In July 2004, after the board concluded a four-hour debate on the Ford controversy, Romero, in the face of explicit questions from Kaminer and Meyers, revealed that he had previously signed another questionable agreement, this one from the Combined Federal Campaign, a government program that allows federal employees to allocate funds to charities and nonprofits. After 9/11, the CFC demanded that its recipients certify that they do not "knowingly employ" people found on federal and international antiterrorism "watch lists"--critics call them "blacklists"--which have been shown to be sweeping and inaccurate. The critics, appalled by the CFC's screening requirements, demanded to know whom Romero had consulted before signing the CFC contract.
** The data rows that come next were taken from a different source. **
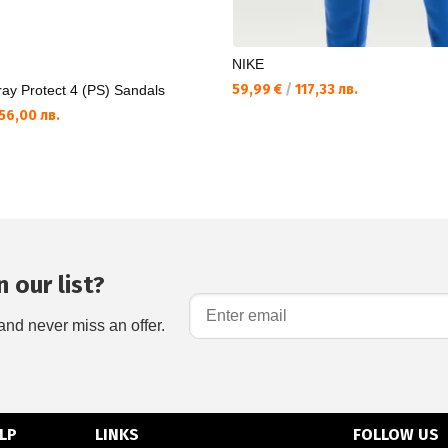
NIKE
59,99 €
/
117,33 лв.
ay Protect 4 (PS) Sandals
56,00 лв.
 our list?
and never miss an offer.
LP
LINKS
FOLLOW US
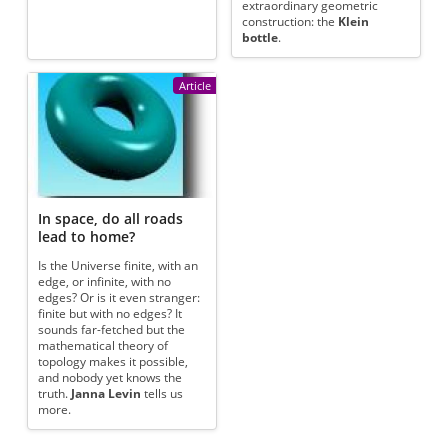
extraordinary geometric
construction: the
Klein
bottle
.
Article
In space, do all roads
lead to home?
Is the Universe finite, with an
edge, or infinite, with no
edges? Or is it even stranger:
finite but with no edges? It
sounds far-fetched but the
mathematical theory of
topology makes it possible,
and nobody yet knows the
truth.
Janna Levin
tells us
more.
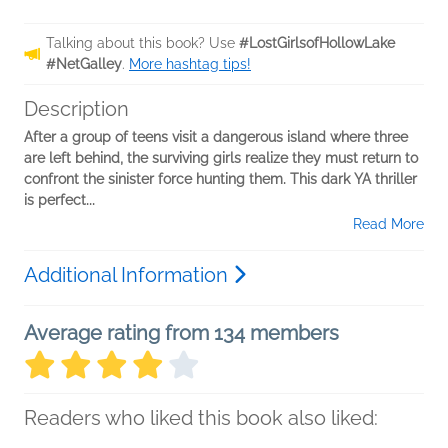
Talking about this book? Use
#LostGirlsofHollowLake
#NetGalley
.
More hashtag tips!
Description
After a group of teens visit a dangerous island where three
are left behind, the surviving girls realize they must return to
confront the sinister force hunting them. This dark YA thriller
is perfect...
Read More
Additional Information
Average rating from 134 members
Readers who liked this book also liked:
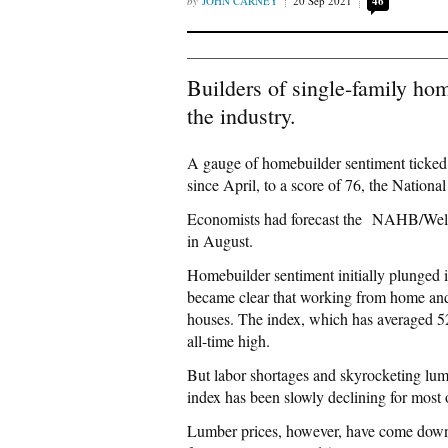
JOHN CARNEY
20 Sep 2021
46
Builders of single-family home
the industry.
A gauge of homebuilder sentiment ticked 
since April, to a score of 76, the Natio
Economists had forecast the NAHB/Wells 
in August.
Homebuilder sentiment initially plunged in
became clear that working from home and 
houses. The index, which has averaged 5
all-time high.
But labor shortages and skyrocketing lumb
index has been slowly declining for most 
Lumber prices, however, have come down 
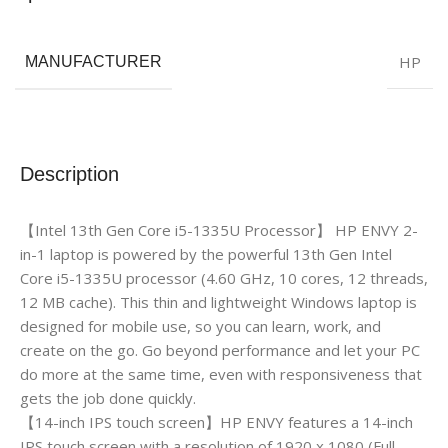
HP
MANUFACTURER
Description
【Intel 13th Gen Core i5-1335U Processor】 HP ENVY 2-
in-1 laptop is powered by the powerful 13th Gen Intel
Core i5-1335U processor (4.60 GHz, 10 cores, 12 threads,
12 MB cache). This thin and lightweight Windows laptop is
designed for mobile use, so you can learn, work, and
create on the go. Go beyond performance and let your PC
do more at the same time, even with responsiveness that
gets the job done quickly.
【14-inch IPS touch screen】HP ENVY features a 14-inch
IPS touch screen with a resolution of 1920 x 1080 (Full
He replied that he had acted on the "advice of counsel." The critics insist, then and now, that there was no counsel, and that Romero misled the board. The ACLU temporarily withdrew from the CFC, a move that cost the organization an estimated $500,000 in 2004.
Even Romero's most ardent supporters believe that he seriously botched the CFC matter. Today he admits that he should have immediately brought the grant application to the executive committee of the board (it took him more than five months to do so); and he blames the government for its excessive regulation of CFC recipients. When I asked Romero for the name of his "counsel," a sheepish grin appeared on his face. "I'm also a licensed attorney in New York," he confesses. "I was serving as my own lawyer."
Recalling the controversies of 2004, Romero conveys the impression that his worst blunders were not ethical or administrative, but tactical. He regrets that he was not able to vanquish his enemies on the board. "The biggest mistake I made," he says, "was not appreciating how [the various controversies] could be spun and framed to my detriment." He laments that his detractors were able to successfully "attach certain labels and criticisms that would be hard to explain away."